Documentaries and family histories have a near-constant, potent bond. Seasoned practitioners and newbies to the specific form seem persistently drawn to excavating the depths of difficult, thorny family truths so as to understand their own decisions, attitudes, and predilections. It is as if the format encourages them to unpack personal histories through an empathetic, inquisitive lens. Not every project’s payoff lands. Some may just border on indulgence, while others manage to snake into intimate confessionals that reaffirm the power of the format to investigate, unravel, and better understand.

Documentaries are laden with a spirit of inward-bending exploration, fomenting a space where people try to dig deep into what and who preceded them, locating both direct and invisible links between the past and present and edging towards pained, albeit necessary realizations about their own selves. The process must be emotionally demanding, enormously taxing, and strewn with tough questions. How much do the subjects reveal, and does that process of building an intimate acquaintance shift the documentary’s capacity to burrow into one’s soul and map out uncomfortable, stewing stories? Suzanne Raes’ film, “Where Dragons Live,” doesn’t draw from her own experiences but peeks into the crevices of the Impey family history.

As the Impeys’ old family home, the magnificent Cumnor house in Oxfordshire, is perched on the anvil of sale, children and grandchildren reckon with its legacy and their ancestry and confront bitter, unpleasant, and despairing assertions. It is a staggering house, one with forty-seven roof slopes and eighteen chimneys. Having all the bearings of a ‘creepy, haunted house’ as someone describes it, the house and the estate are depicted as a space that encourages an imagination to run wild, and fear casts a spell. The implications of holding on to it are debated in a scene between the teenage grandchildren. The grandson endorses a pragmatic bent of choice, reiterating steep maintenance costs and pronouncing that their grandmother, Jane, is surely more than just the house. The granddaughter leans more, however, to keeping the house.

The film sharply delineates differences in how the children of Jane and her husband, Oliver, grew up while calmly unraveling not-so-rosy pictures of family bonds. As much as being in the house, surrounded by all sorts of peculiar, fascinating curios and emblems of their parents’ individual obsessions and proclivities, both Harriet’s and her brothers’ childhoods come off as filled with unique, differentiating kinds of emotional burdens and punishing expectations.

Where Dragons Live (2024) ‘Sheffield DocFest’ Movie Review
A still from “Where Dragons Live” (2024)

Each of the siblings was held to varying standards, thereby divided in memories of their parents, who may not have acted as conventionally nurturing, ever-present forces in their lives. The parents demanded exceptional brilliance from their sons, one more than the other.

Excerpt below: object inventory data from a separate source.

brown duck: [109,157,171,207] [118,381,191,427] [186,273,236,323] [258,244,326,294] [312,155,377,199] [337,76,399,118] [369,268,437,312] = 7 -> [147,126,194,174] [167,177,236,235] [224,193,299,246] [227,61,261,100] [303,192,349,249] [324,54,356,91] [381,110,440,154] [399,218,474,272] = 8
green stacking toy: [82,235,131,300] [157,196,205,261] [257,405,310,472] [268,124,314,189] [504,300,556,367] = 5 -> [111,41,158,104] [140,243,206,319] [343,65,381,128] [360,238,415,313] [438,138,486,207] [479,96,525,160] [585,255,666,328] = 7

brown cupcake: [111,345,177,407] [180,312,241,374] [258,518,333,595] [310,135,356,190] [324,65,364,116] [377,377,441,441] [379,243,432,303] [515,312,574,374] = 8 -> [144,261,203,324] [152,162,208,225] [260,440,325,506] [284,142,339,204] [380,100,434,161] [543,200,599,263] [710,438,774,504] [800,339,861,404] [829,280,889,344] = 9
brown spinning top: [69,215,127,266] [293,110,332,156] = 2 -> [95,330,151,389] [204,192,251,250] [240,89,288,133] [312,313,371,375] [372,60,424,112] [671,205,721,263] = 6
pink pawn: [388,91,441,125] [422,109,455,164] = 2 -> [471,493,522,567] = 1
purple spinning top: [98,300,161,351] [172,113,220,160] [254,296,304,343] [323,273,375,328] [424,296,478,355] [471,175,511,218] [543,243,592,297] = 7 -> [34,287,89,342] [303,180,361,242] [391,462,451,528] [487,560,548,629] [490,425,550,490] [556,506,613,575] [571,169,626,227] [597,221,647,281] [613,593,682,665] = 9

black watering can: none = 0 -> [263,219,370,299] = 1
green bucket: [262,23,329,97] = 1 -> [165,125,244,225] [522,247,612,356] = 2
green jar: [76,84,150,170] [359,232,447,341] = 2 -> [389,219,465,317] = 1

They’d unmindfully dole out a casually cruel remark when a son called out blatantly discriminatory behavior as if it didn’t matter to them what emotional and mental consequences their words and deeds wielded. But it was Harriet who was closest to their father, gleefully delighting in shared in-jokes as well as inheriting his dragon-fetish.

Possessing a scientific temper, Jane was singular and ruthless in her pursuits. While her husband couldn’t have been a bigger cheerleader, the couple didn’t pause to reflect on the ramifications of the life they led, especially on their children. They were unstinting, rigorous, and so driven. The biggest sins in their book were a life that didn’t bury itself in ceaseless work and demonstrated a lack of an observant eye. Did they bother to pay attention to the way they dealt with their kids? Harriet wonders.

Nevertheless, as imposing and distant as she might have been, Jane’s quirks and odd habits embossed themselves in everyone’s mind. She had all sorts of peculiar stipulations. A sofa in the house could only be occupied by women, while every other piece of cutlery or utility in the house carried a note of instruction. A bunch of knives had a scrap of paper tied to it, warning to handle with caution.

Any traces of probable resentment and antipathy directed at either her or Oliver were offset with the affection and longing that inherently and tightly locked both parent and child in a grip. Suzanne Raes travels through the intricate conflicts interweaving among her subjects with ease, yet never sacrificing the complex, full-spectrum range of colliding memories. “Where Dragons Live” is a tremendously delicate dissection of legacy and remembrance.

Where Dragons Live premiered at Sheffield DocFest 2024.